Saved entries
# # #

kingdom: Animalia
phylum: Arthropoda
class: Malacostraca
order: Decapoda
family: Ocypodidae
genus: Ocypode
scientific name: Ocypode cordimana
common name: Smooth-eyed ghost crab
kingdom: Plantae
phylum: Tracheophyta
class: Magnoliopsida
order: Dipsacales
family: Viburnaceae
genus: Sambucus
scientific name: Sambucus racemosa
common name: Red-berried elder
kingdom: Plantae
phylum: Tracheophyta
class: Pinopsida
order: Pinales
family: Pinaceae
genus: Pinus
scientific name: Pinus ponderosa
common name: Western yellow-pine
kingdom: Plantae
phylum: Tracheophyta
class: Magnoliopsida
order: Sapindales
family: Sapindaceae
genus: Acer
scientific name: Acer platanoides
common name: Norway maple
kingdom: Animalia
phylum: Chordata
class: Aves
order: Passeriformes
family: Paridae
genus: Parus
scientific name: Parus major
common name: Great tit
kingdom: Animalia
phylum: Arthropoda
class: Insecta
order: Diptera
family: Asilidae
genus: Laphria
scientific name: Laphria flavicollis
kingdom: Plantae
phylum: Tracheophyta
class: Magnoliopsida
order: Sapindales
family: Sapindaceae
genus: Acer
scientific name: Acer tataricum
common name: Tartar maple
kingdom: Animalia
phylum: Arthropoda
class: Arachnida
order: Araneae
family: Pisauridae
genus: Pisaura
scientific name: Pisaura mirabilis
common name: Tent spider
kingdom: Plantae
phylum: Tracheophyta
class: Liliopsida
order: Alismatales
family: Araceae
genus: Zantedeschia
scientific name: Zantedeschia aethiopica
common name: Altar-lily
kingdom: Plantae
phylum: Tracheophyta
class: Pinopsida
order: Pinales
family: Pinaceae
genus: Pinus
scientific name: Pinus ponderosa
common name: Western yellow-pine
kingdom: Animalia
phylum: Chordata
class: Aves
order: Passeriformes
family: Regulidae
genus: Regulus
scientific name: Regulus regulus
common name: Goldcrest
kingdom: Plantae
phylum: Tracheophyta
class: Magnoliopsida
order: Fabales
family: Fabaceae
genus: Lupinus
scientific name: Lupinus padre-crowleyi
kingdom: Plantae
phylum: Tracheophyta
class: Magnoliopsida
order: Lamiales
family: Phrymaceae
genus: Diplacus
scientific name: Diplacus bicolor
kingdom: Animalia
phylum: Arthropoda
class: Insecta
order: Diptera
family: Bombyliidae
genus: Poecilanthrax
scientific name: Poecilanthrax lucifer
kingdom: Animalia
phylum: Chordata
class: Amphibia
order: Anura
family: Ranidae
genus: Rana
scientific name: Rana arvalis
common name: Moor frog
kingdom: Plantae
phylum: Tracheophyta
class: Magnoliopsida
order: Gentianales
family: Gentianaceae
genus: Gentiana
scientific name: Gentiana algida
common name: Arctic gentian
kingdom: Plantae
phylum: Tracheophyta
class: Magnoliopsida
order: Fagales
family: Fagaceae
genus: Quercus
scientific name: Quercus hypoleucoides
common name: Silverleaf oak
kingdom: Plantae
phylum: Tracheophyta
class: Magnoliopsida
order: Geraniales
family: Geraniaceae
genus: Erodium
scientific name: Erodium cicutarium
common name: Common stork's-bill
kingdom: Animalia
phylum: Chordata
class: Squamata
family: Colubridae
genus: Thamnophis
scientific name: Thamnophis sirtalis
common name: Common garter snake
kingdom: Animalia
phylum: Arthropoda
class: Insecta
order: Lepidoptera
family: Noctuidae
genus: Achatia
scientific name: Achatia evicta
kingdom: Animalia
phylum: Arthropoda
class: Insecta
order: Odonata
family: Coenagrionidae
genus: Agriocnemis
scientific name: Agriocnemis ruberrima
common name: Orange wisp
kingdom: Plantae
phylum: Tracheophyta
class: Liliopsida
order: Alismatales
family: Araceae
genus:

# # #

Print every line of the rows from the start down to the line containing "scientific name: Sambucus racemosa", both ends included.

_Solution_
kingdom: Animalia
phylum: Arthropoda
class: Malacostraca
order: Decapoda
family: Ocypodidae
genus: Ocypode
scientific name: Ocypode cordimana
common name: Smooth-eyed ghost crab
kingdom: Plantae
phylum: Tracheophyta
class: Magnoliopsida
order: Dipsacales
family: Viburnaceae
genus: Sambucus
scientific name: Sambucus racemosa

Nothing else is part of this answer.